Jeremy Hedges, CEO of InkSmith, transformed his KW-based company into one that can mass-produce personal protective equipment – something that is in need to help protect health care workers against COVID-19.
At first, Hedges started to manufacture 3D-printed face shields, but the process was slow. InkSmith even put a call out to the community in order to get the 3D-printed parts so the masks could be produced faster. He received nearly a thousand pieces from community members capable of 3D-printing.
Soon, InkSmith designed a faster way to produce a similar mask using several laser cutters to manufacture more masks, which is quicker than 3D-printing, allowing the company to make over 8,000 masks a day. This new laser-cut mask, which Hedges has named The Canadian Shield, has been given the green light by Health Canada.

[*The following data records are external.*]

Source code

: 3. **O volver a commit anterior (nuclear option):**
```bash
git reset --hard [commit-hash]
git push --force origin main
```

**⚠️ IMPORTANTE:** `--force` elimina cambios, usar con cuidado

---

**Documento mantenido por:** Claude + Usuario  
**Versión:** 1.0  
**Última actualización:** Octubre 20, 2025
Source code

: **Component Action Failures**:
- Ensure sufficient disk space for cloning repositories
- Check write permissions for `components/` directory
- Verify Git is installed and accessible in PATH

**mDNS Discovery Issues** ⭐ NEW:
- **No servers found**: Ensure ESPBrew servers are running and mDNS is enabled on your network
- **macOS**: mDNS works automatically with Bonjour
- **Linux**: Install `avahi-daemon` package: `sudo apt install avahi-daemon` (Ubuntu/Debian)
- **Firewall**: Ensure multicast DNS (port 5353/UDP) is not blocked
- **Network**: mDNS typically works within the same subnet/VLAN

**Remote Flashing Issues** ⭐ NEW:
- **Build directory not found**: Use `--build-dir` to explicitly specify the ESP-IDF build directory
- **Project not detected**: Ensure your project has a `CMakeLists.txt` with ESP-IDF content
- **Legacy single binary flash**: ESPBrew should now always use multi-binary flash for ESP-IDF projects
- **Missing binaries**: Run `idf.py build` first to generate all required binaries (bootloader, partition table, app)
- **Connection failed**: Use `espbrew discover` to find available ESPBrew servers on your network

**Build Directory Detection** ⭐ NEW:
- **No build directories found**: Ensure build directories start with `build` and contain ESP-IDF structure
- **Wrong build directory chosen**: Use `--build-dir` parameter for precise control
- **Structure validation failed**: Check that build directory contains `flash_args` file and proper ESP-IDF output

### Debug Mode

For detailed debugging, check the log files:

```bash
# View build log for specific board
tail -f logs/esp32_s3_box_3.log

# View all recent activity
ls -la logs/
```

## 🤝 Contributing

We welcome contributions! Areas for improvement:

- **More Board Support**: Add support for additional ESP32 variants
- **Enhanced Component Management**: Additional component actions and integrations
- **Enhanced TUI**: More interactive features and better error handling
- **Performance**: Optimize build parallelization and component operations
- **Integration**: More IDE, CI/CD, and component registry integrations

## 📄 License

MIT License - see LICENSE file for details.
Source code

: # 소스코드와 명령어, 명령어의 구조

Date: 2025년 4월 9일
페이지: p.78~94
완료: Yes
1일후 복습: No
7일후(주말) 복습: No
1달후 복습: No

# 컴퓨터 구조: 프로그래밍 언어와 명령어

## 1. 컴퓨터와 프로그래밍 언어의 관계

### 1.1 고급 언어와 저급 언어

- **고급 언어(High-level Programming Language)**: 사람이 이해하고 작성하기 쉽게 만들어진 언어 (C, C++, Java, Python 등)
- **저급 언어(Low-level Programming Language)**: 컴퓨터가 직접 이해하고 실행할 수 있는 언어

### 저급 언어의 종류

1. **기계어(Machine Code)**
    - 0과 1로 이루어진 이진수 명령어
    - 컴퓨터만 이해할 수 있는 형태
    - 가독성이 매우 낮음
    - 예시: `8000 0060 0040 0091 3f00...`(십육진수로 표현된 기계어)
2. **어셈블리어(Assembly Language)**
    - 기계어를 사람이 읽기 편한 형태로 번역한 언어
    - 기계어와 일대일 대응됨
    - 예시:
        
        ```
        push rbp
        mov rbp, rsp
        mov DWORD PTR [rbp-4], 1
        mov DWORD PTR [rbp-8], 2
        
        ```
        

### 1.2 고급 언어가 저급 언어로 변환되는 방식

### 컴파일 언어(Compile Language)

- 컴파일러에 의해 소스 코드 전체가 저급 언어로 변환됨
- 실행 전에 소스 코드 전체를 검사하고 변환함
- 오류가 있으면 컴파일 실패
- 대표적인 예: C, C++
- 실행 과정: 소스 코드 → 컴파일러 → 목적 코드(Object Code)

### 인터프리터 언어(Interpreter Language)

With multiple units running around the clock, InkSmith was in urgent need for water chillers to cool the laser machine. So Laurier alumni at InkSmith, including Hedges and Denisa Dica, reached out to their mentor Ron Daniels, program coordinator at Laurier's Science Maker Lab.
He was able to quickly disinfect and deliver the needed parts to InkSmith to further boost their capacity to manufacture the protective equipment.
"Once you're a part of the Laurier community, you're always part of the Laurier community," says Daniels. "Even if you're a Laurier grad reaching out to staff, faculty or alumni, they're going to pick up that phone and help because that's how we roll at Laurier."
Daniels says that he wasn't surprised when he heard InkSmith was able to reinvent themselves quickly to fill this need. Hedges demonstrated his determination to change the world for the better when he first joined Laurier's business incubator LaunchPad, hoping to make 3D printer filament from recycled tires.
"Jeremy is a guy who thinks big," says Daniels. "He is a determined businessman; he'll do whatever work it takes to get where the business needs to go, but he's always wanted to do good for the world."
Since the onset of the COVID-19 crisis, Daniels has helped those at InkSmith in the search for materials, lending equipment, and supplying them with operating procedures to help maximize their equipment.
Daniels has also offered his expertise in industrial process engineering to help InkSmith optimize their processes.
"We, here at Laurier, are very proud of the work that Jeremy and Denisa are doing, and we're happy to support them," says Daniels.